Excerpted passage
+++

What made the second industrial revolution such a boon to employment was the introduction of vast new industries. These included automobiles, aircraft, electric machinery, telephones and household appliances. Citing the historian David L. Lewis, Frey notes that by 1986, the auto-industrial complex, which consists of manufacturing, services and construction, employed one out of six Americans. Many of the workers or the children of the workers who were replaced by machinery on the farm or in crafts went to work in these industries.
Now compare the third industrial revolution, which has also produced vast new industries in software, entertainment, robotics, biochemistry, personal computing and telecommunications. Some or most of these new industries are not as labor-intensive as the industries of the second industrial revolution. But there is an added factor: in the United States, many of these industries do much of their manufacturing overseas or south of the Border. MIT economist Daron Acemoglu has said,
Many of the important products that we have created over the last several decades, over the last two decades in particular, have not added much to the bottom line employment figure. Think of Apple’s iPods and iPads and iPhones; they are amazing innovations and consumers have absolutely rewarded the company by purchasing billions of them … So, there we have an intersection of new technologies that have a very heavy design component and the division of labor can be very finely broken down, and the labor-intensive parts of those products can be manufactured abroad. So, there is a sort of a parallel process to automation that’s increasing efficiency but it’s not really adding to the bottom line employment figure.
There is an additional factor that the Manhattan Institute’s Oren Cass cites in his analysis of the effect of automation on job growth. From 1947 to 1972, as the second industrial revolution was reaching its climax, manufacturing productivity grew 3.4 percent a year and output grew 4.2 percent a year. Yet from 2000 to 2018, productivity grew 3.1 percent a year—most likely as a result of automation—but output only rose 1.3 percent a year. In this case, the real villain in job loss was not automation, but the lag in manufacturing output. If output had grown as it had in the past, there would not have been the same overall loss in jobs due to automation.

+++

The data
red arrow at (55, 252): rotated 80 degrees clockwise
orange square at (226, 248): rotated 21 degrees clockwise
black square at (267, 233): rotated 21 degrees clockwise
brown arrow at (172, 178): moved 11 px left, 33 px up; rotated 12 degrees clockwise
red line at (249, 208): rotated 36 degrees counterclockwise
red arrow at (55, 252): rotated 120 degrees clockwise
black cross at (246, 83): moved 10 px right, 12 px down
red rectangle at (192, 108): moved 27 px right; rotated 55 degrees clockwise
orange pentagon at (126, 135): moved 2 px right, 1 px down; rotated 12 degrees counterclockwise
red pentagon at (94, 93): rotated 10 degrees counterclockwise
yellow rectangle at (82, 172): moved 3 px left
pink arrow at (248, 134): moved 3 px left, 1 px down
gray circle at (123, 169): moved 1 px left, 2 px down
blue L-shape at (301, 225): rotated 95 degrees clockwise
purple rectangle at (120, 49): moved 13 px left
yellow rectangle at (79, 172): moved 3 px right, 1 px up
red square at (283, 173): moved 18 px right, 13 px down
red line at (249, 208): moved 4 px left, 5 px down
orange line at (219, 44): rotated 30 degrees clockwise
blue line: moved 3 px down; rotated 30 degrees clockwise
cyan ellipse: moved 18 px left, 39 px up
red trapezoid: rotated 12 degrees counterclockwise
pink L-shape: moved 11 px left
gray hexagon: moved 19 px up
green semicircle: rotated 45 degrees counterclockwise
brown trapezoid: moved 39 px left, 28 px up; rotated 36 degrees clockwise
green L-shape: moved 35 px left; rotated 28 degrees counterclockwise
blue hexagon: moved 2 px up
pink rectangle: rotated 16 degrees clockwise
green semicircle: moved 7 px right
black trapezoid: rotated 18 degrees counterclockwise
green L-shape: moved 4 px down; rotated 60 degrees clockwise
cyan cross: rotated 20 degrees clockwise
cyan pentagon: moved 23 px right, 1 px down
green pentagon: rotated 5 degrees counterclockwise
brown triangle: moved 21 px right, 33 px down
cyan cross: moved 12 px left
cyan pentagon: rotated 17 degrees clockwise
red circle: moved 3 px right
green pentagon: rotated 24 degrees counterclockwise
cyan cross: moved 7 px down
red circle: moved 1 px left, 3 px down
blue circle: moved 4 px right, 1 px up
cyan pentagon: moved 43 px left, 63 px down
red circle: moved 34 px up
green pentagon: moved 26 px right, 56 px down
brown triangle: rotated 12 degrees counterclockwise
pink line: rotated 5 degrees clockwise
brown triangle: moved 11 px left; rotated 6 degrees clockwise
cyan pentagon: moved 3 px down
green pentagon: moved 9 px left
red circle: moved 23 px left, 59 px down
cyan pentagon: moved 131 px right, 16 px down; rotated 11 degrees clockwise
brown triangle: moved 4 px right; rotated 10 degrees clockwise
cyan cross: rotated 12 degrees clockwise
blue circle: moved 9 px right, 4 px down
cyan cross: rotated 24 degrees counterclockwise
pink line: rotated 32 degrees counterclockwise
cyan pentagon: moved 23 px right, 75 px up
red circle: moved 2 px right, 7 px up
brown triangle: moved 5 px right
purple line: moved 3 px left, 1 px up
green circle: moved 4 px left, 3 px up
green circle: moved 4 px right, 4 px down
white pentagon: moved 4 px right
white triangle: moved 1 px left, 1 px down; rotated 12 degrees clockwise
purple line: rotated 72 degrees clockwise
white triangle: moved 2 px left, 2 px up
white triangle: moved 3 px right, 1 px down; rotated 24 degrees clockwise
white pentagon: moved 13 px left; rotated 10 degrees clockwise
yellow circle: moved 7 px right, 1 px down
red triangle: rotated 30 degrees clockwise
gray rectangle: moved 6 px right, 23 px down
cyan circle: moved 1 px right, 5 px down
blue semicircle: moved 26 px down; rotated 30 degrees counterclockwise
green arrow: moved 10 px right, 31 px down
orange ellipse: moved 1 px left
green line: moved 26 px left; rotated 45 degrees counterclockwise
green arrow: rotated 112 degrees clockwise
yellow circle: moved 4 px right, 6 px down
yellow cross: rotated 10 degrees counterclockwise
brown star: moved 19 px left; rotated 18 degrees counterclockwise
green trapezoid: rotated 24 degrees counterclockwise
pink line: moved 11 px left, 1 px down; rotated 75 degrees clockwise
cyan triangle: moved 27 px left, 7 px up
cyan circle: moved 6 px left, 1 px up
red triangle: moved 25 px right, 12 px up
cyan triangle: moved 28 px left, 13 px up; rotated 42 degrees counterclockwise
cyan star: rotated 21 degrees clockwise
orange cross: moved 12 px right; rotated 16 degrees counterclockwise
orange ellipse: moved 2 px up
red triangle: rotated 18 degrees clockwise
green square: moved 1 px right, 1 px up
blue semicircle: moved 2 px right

+++

Exercise details
In the passage on industrial revolutions and employment, what share of Americans did the auto-industrial complex employ by 1986?

Reply
One out of six Americans.